:: Task data ::
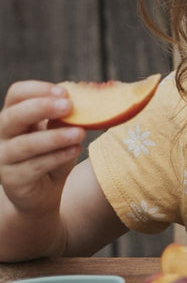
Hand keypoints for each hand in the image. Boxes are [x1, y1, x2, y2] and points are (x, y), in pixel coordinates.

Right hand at [0, 81, 84, 222]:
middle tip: (68, 105)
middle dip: (41, 108)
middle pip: (13, 116)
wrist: (45, 193)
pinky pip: (34, 166)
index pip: (16, 94)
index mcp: (16, 116)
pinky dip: (57, 157)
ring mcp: (4, 158)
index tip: (64, 92)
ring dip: (54, 137)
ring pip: (24, 144)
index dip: (37, 89)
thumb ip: (66, 119)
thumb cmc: (54, 155)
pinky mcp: (12, 179)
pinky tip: (74, 150)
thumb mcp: (62, 133)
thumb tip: (82, 102)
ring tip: (80, 133)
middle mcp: (4, 135)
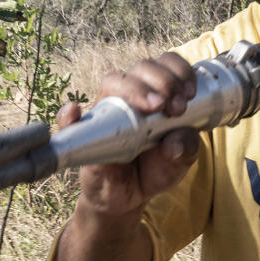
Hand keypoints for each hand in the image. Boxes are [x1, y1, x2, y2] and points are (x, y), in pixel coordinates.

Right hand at [59, 52, 200, 217]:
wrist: (132, 196)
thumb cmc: (157, 168)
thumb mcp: (182, 160)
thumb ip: (187, 148)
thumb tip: (175, 142)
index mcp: (158, 93)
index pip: (165, 64)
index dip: (179, 71)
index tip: (190, 93)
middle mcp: (132, 96)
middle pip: (141, 68)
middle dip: (164, 81)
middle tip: (177, 107)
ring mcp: (107, 112)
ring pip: (112, 82)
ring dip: (134, 89)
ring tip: (154, 106)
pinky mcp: (86, 135)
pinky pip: (70, 121)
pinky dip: (69, 115)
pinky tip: (75, 112)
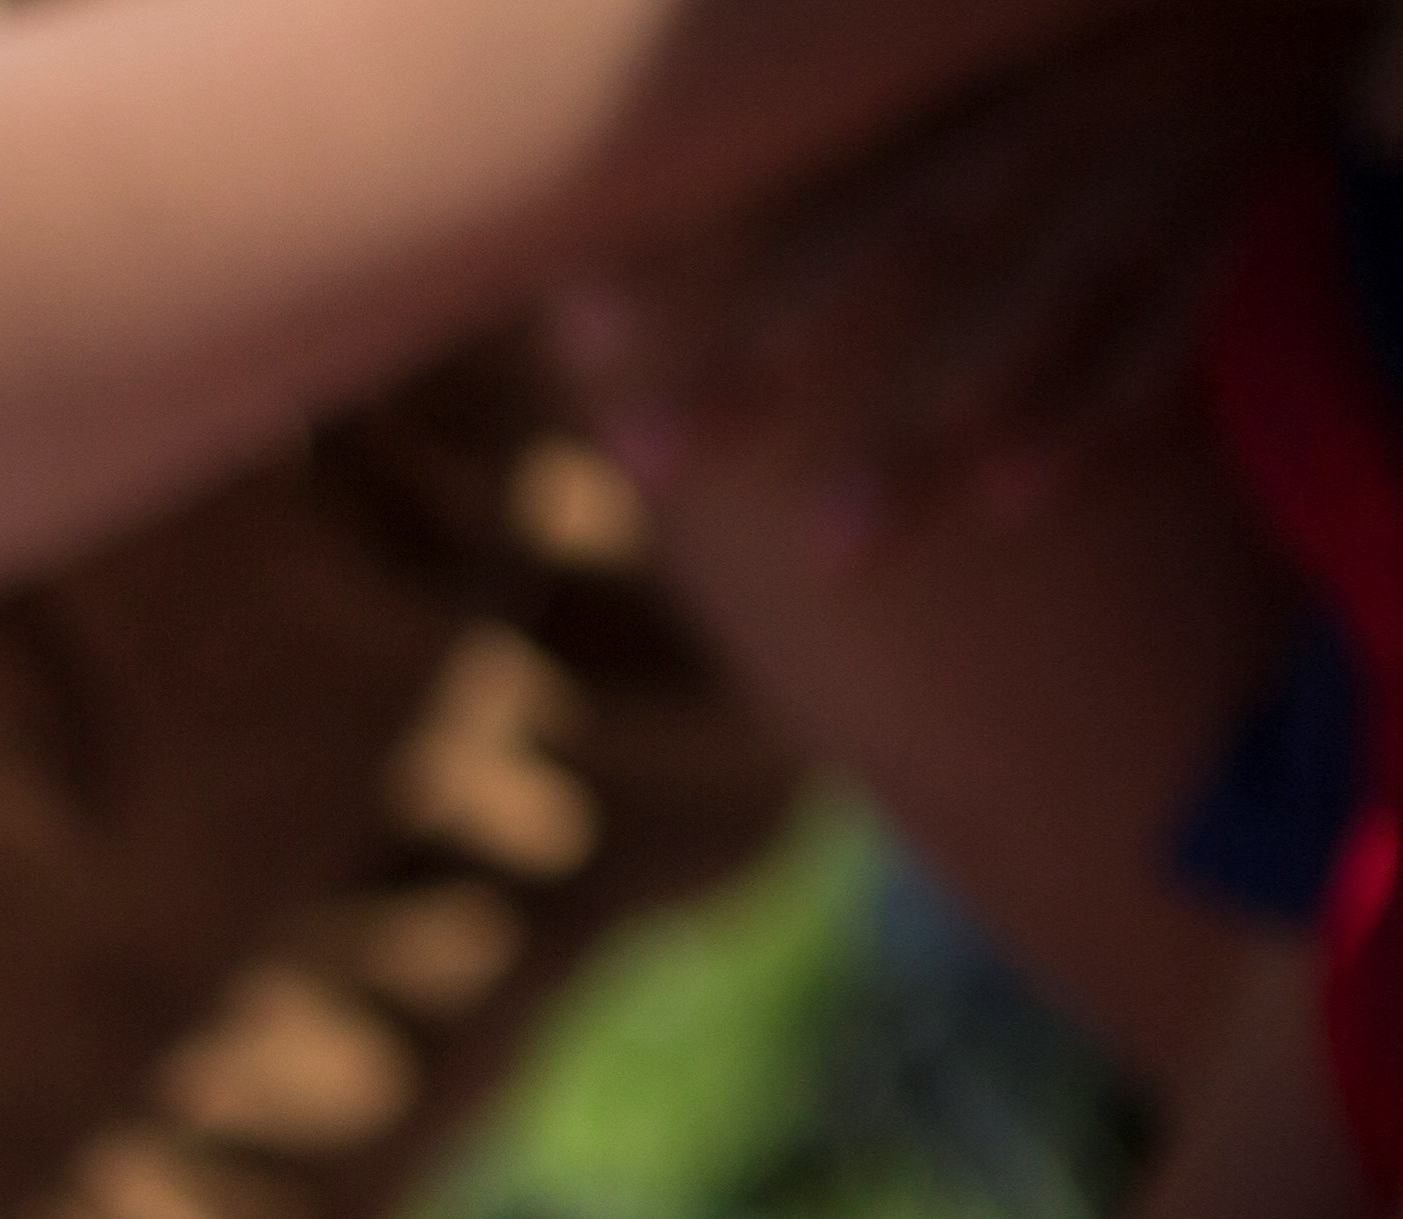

:: Exercise ::
Reproduce every record above exactly as given, excluding pictures from the result.

:: Task answer ::
Hand keypoints for each hand in the image. Boxes are [x1, y1, x2, y2] and points are (x, y), in pixel coordinates.

Right hand at [0, 81, 84, 222]:
middle tip: (68, 105)
middle dip: (41, 108)
middle pip: (13, 116)
wrist: (45, 193)
pinky pip: (34, 166)
index pip: (16, 94)
index mcp: (16, 116)
pinky dip: (57, 157)
ring mcp: (4, 158)
index tip: (64, 92)
ring dip: (54, 137)
ring pip: (24, 144)
index dip: (37, 89)
thumb ip: (66, 119)
thumb cmc: (54, 155)
pinky mcp: (12, 179)
pinky tip: (74, 150)
thumb mcp: (62, 133)
thumb tip: (82, 102)
ring tip: (80, 133)
middle mcp: (4, 135)
Hand keypoints for each hand in the image. Boxes are [x1, y1, x2, y2] and points are (x, y), in pixel coordinates.

Right hand at [59, 52, 200, 217]:
wrist: (132, 196)
thumb cmc: (157, 168)
thumb mcp: (182, 160)
thumb ip: (187, 148)
thumb tip: (175, 142)
index mcp: (158, 93)
index pip: (165, 64)
index dip: (179, 71)
index tip: (190, 93)
middle mcp: (132, 96)
middle pip: (141, 68)
middle dip: (164, 81)
middle tip: (177, 107)
ring mcp: (107, 112)
ring pip: (112, 82)
ring dip: (134, 89)
ring tip: (154, 106)
pinky mcp: (86, 135)
pinky pip: (70, 121)
pinky dip: (69, 115)
pinky tip: (75, 112)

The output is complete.